Transcribed page contents:

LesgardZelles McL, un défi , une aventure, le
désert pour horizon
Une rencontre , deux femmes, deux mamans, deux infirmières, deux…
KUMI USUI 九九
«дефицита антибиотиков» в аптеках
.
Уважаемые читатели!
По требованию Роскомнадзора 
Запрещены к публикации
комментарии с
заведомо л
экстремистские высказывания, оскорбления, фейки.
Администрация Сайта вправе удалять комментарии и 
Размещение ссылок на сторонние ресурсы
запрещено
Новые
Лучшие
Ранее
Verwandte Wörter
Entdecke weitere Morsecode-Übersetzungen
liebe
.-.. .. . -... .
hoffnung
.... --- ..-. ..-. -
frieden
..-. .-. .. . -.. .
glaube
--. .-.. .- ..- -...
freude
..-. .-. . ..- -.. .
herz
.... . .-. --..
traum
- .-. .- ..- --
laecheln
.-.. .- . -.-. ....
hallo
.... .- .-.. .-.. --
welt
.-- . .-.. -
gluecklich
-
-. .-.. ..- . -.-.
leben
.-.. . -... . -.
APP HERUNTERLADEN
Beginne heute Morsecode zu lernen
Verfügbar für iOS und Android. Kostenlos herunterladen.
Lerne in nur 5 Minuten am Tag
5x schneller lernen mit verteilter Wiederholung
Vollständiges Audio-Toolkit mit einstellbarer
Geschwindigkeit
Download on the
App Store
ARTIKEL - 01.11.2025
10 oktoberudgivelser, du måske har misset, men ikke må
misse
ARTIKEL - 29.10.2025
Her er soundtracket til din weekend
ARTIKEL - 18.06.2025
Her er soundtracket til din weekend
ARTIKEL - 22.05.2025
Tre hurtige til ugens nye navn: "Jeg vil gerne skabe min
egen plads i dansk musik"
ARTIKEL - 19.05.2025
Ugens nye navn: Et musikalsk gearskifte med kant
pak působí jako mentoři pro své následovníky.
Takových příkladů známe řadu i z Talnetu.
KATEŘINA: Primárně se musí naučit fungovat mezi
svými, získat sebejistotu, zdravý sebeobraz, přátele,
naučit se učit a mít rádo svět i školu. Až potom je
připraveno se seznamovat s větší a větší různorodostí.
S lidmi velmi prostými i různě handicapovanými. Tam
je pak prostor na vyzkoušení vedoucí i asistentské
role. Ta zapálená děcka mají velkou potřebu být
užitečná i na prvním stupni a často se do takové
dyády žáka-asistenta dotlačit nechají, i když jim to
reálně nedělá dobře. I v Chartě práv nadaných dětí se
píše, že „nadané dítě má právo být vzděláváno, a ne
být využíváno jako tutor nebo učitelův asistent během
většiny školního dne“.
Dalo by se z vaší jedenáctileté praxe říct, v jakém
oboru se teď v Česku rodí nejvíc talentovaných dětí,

**Problem**. The required output is every line above from the one with "Entdecke weitere Morsecode-Übersetzungen" down to the one with "Vollständiges Audio-Toolkit mit einstellbarer", restated word for word, ends included.

**Completed exercise**.
Entdecke weitere Morsecode-Übersetzungen
liebe
.-.. .. . -... .
hoffnung
.... --- ..-. ..-. -
frieden
..-. .-. .. . -.. .
glaube
--. .-.. .- ..- -...
freude
..-. .-. . ..- -.. .
herz
.... . .-. --..
traum
- .-. .- ..- --
laecheln
.-.. .- . -.-. ....
hallo
.... .- .-.. .-.. --
welt
.-- . .-.. -
gluecklich
-
-. .-.. ..- . -.-.
leben
.-.. . -... . -.
APP HERUNTERLADEN
Beginne heute Morsecode zu lernen
Verfügbar für iOS und Android. Kostenlos herunterladen.
Lerne in nur 5 Minuten am Tag
5x schneller lernen mit verteilter Wiederholung
Vollständiges Audio-Toolkit mit einstellbarer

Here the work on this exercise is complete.